In a 2.16 interview with Zaki Hasan (i.e, Zaki’s Corner), The Wolfman director Joe Johnston complains about something I and Roger Ebert and others have moaned about before — the deplorable tendency of commercial exhibitors to turn down the projection-light levels, which degrades the values in the film being shown.

“Standard projection brightness is intended to be 16 foot lamberts,” Johnston says. “This is a measurement of the amount of light reflected off the screen, back into a light meter. Projection bulbs are expensive, and if the urban myth is correct, there is a near monopoly on them so the manufacturer can name their price, which I’ve heard is around $400 each. These bulbs last longer if the current surging through them is dialed down, resulting in reduced foot lamberts which of course means a darker screen and a less vibrant image.

“The exhibitors save money by needing to replace projection bulbs less often and the filmgoing public gets a less satisfactory experience.
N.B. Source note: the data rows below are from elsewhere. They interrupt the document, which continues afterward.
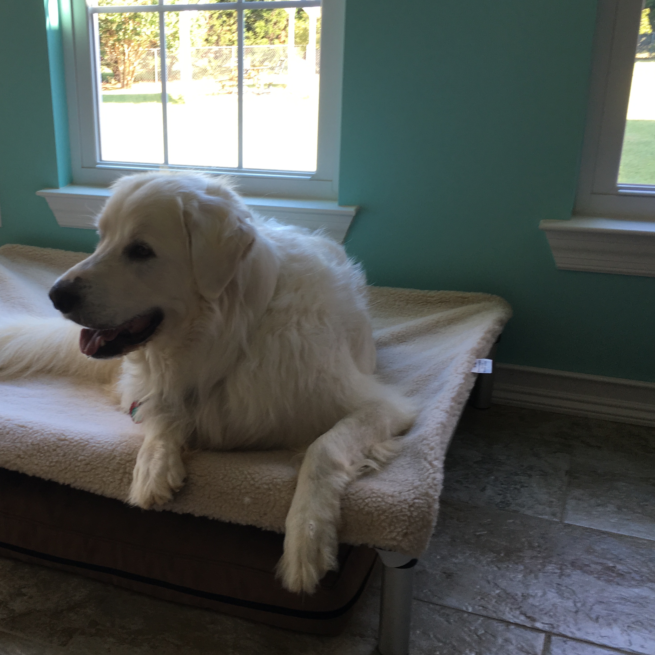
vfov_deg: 40.9
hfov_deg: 40.0
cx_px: 178
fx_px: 878
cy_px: 345
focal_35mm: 41
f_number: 2.2
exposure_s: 1/40
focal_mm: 4.15
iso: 25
You would be shocked to see the difference in image quality between 16 and 12 foot lamberts, 12 being a common meter reading at a lot of chain theaters. Only a few of the big premier theaters even bother to ‘read the screen’ and keep the brightness where it’s supposed to be.”

I was told a few years ago that some theatres actually dial the foot-lambert levels down to 10 or lower.

“People who love movies and want their money’s worth should demand that theater chains keep the brightness levels where they should be. Exhibitors should have a choice of who they buy the bulbs from, there should be market competition to bring the price down, and someone should invent a projection bulb that will only work at 16 foot lamberts..” Excellent idea, that last one.